Document excerpt —
Jeremiah 42: False Solutions

Sunday, October 7, 2018

A number of years ago a friend of mine pointed out the tactic that many of us use to go around an obstacle in our path.  She called it the geographic solution: When the going gets tough . . . our instinct is to get out of town.  We want to avoid the problem at all costs so rather than sort through the tangled threads of the dilemma, we avoid it . . . and hope that the conflict will magically disappear.  This is, of course, false logic.  If no one addresses difficulty, we know it will not be overcome.  Another friend adds: When you run, you take your problems with you.  This is the same warning we hear today from God who speaks to the people of Judah through the prophet Jeremiah: If you remain quietly in this land I will build you up, and not tear you down; I will plant you, not uproot you . .

We enter Jeremiah’s story at the time that the people living in the southern portion of David’s kingdom are frightened.  They have witnessed the deportation of those living in the north and, hoping to have bought themselves a bit of safety, they have made unholy alliances with the pagan nations that surround them.  To their disappointment, not only do they find themselves threatened by these warring neighbors, they also find that their willingness to accept and even participate in pagan rites and ceremonies has cut them off from Yahweh who had so many times saved them.  They have distanced themselves spiritually, mentally and physically from God and rather than take a hard look at an effective reform of their own beliefs and behaviors, they seek the geographic solution.  They have begun to believe the myth that the grass is greener on the other side of the fence.  We remind ourselves, as my friend frequently intones, that: We can run, but we take our problems with us.  The people in today’s story do not believe or understand this.  Having the benefit of historical perspective, we see that the people of Judah have abandoned their belief that God can and will save them.  They do not see what we see – that running from their problems will not improve their predicament.

Data excerpts —
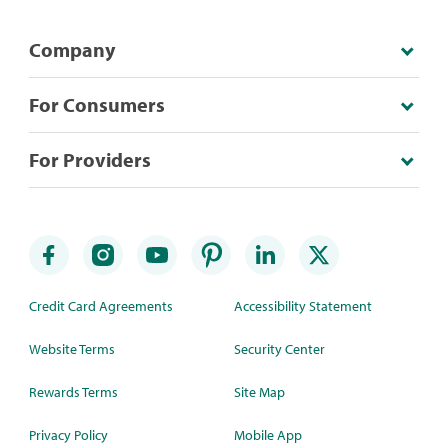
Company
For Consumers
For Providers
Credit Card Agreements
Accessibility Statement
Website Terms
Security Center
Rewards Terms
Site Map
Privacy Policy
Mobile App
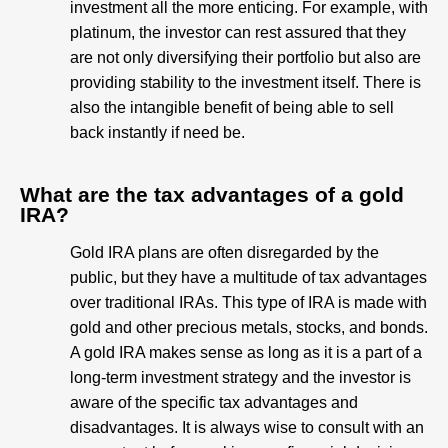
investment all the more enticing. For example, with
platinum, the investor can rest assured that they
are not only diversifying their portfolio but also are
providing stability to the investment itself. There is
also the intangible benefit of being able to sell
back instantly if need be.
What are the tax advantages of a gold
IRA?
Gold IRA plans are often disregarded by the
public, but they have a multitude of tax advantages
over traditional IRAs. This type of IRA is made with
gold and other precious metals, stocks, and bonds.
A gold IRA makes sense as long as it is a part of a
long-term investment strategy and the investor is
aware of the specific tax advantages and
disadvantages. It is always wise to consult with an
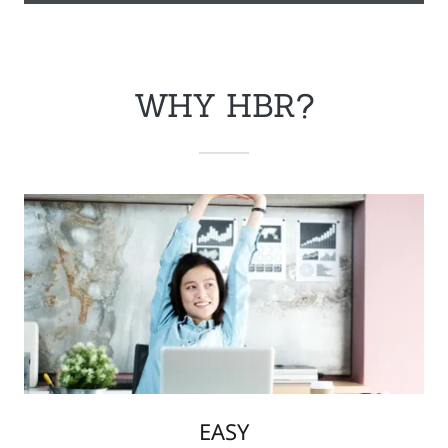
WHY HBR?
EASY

Action item A —
In the reflection on Jeremiah 42, write out the stretch from "A number of" through "uproot you . ." again, changing "geographic solution" to "escape plan".
Action item B —
Using the reflection on Jeremiah 42, say yes or no for each statement and quote the words that decide it: (i) The friend who named the tactic of getting out of town was a woman. (ii) The frightened people in the story live in the northern portion of David's kingdom. (iii) The people of Judah made alliances with the pagan nations around them.

Exercise response A —
A number of years ago a friend of mine pointed out the tactic that many of us use to go around an obstacle in our path.  She called it the escape plan: When the going gets tough . . . our instinct is to get out of town.  We want to avoid the problem at all costs so rather than sort through the tangled threads of the dilemma, we avoid it . . . and hope that the conflict will magically disappear.  This is, of course, false logic.  If no one addresses difficulty, we know it will not be overcome.  Another friend adds: When you run, you take your problems with you.  This is the same warning we hear today from God who speaks to the people of Judah through the prophet Jeremiah: If you remain quietly in this land I will build you up, and not tear you down; I will plant you, not uproot you . .

Exercise response B —
(i) Yes: "She called it the geographic solution"
(ii) No: "the people living in the southern portion of David’s kingdom are frightened"
(iii) Yes: "they have made unholy alliances with the pagan nations that surround them"